■ Task goal:
Each line of the material must be reproduced exactly; pictures stay out.

■ Data section:
•••

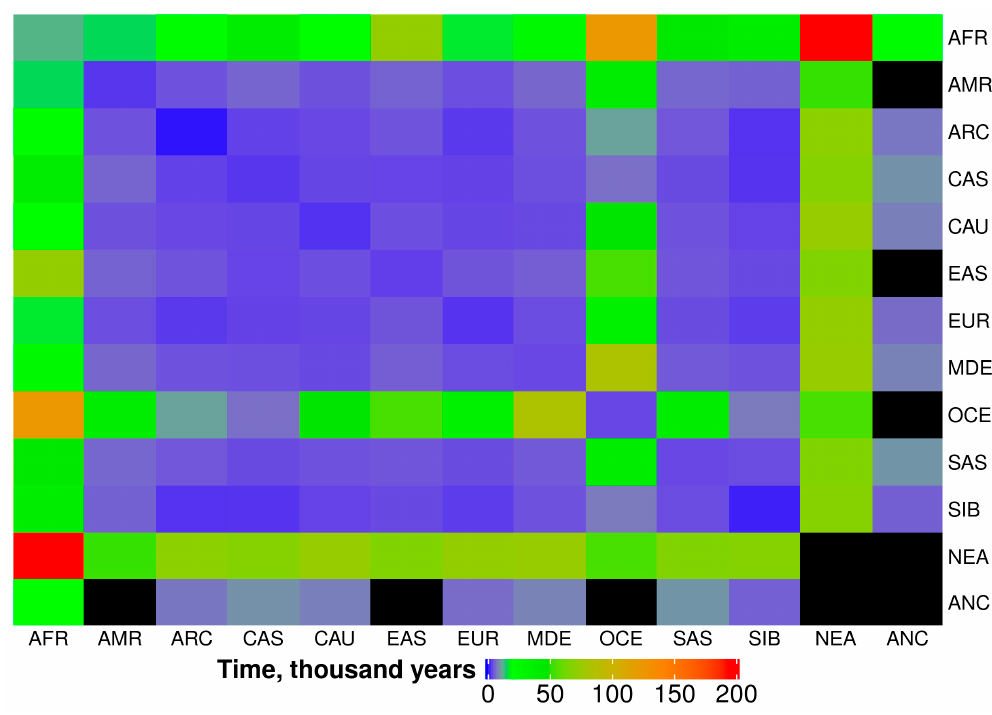
Figure 4. Heat map for estimated age of IBD fragments which are shared between populations from major geographical regions. Black color represents N/A data.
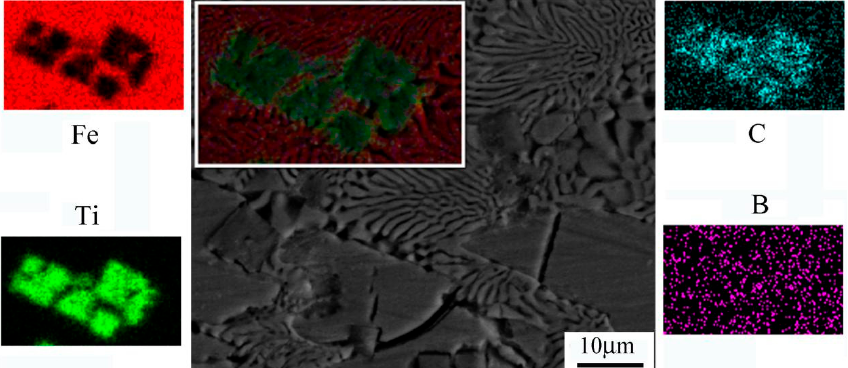
Figure 5. SEM image and EDS element distribution maps of the hardfacing layers with 6.85% B addition.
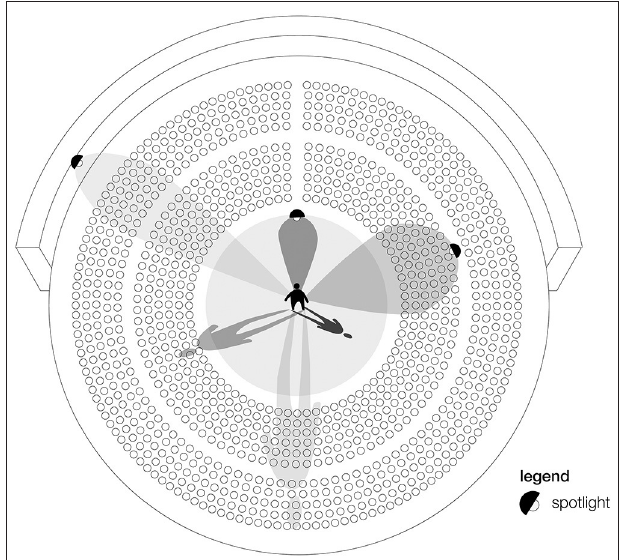
FIGURE 6 | Visualization of our explorative approach. The observed individual is located on the stage and is surrounded by their community (individuals sitting in the theater, including parents, family, healthcare professionals, educators, etc.). Depending on the strength of the spotlight (in our context, training-based rigor), a higher or lower visual acuity might be achieved and depending on the positioning of the spotlights, the dimension of the shadow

•••

■ Finished exercise:
Figure 4. Heat map for estimated age of IBD fragments which are shared between populations from major geographical regions. Black color represents N/A data.
Figure 5. SEM image and EDS element distribution maps of the hardfacing layers with 6.85% B addition.
FIGURE 6 | Visualization of our explorative approach. The observed individual is located on the stage and is surrounded by their community (individuals sitting in the theater, including parents, family, healthcare professionals, educators, etc.). Depending on the strength of the spotlight (in our context, training-based rigor), a higher or lower visual acuity might be achieved and depending on the positioning of the spotlights, the dimension of the shadow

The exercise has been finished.